Does that make sense?

Nathan

Nathan

I am also working on examples, hopefully done by the end of next week.

Nathan 

Of course, first my idea was to split implementation as it for i.e. AddAutoIncrementGenerator done.
Next I thought, may be explore new more flexible stuff… Do you mean the SqlGeneratorChain facility intended to be used by extension only?

I don’t think it should be for extension only, it should be used for built-in SqlStatement’s as well when it works.  For example, statements for which DB2 requires a “reorg table” command can add that to the Sql generated by the chain.

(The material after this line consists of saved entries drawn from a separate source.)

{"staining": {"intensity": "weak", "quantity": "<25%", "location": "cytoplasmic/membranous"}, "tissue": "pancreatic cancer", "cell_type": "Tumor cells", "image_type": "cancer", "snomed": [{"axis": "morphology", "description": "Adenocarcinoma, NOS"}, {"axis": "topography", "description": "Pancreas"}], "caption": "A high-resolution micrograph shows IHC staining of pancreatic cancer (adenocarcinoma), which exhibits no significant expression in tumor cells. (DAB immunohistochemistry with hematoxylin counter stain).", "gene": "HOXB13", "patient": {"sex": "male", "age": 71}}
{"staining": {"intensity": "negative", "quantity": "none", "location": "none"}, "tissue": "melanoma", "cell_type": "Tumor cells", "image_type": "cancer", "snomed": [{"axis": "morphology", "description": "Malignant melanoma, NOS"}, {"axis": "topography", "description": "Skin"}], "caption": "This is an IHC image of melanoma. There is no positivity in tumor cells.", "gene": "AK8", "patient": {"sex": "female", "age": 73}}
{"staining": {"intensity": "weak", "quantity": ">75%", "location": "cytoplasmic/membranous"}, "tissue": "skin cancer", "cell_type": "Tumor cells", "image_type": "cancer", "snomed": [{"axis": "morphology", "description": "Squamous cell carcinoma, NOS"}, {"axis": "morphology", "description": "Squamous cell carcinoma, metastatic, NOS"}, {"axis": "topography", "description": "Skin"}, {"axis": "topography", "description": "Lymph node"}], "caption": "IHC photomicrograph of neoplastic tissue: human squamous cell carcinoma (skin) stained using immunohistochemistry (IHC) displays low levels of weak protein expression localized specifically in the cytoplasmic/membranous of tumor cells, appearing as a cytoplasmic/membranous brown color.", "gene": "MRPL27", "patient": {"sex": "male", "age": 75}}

The trouble is that the objects returned from the chain are UnparsedSql objects which give little hooks for modification.  Eventually I would like to see something smarter being returned, but I am currently not smart enough to know a good way that isn’t a very complex abstract syntax tree.  I think they will work fine for end-user extensions where they are controlling the usage, but we want to be sure that the generated SQL is correct for whatever weird case is passed us, and I am afraid that modifying the Sql as string is not as safe as putting the logic into the sql generation itself.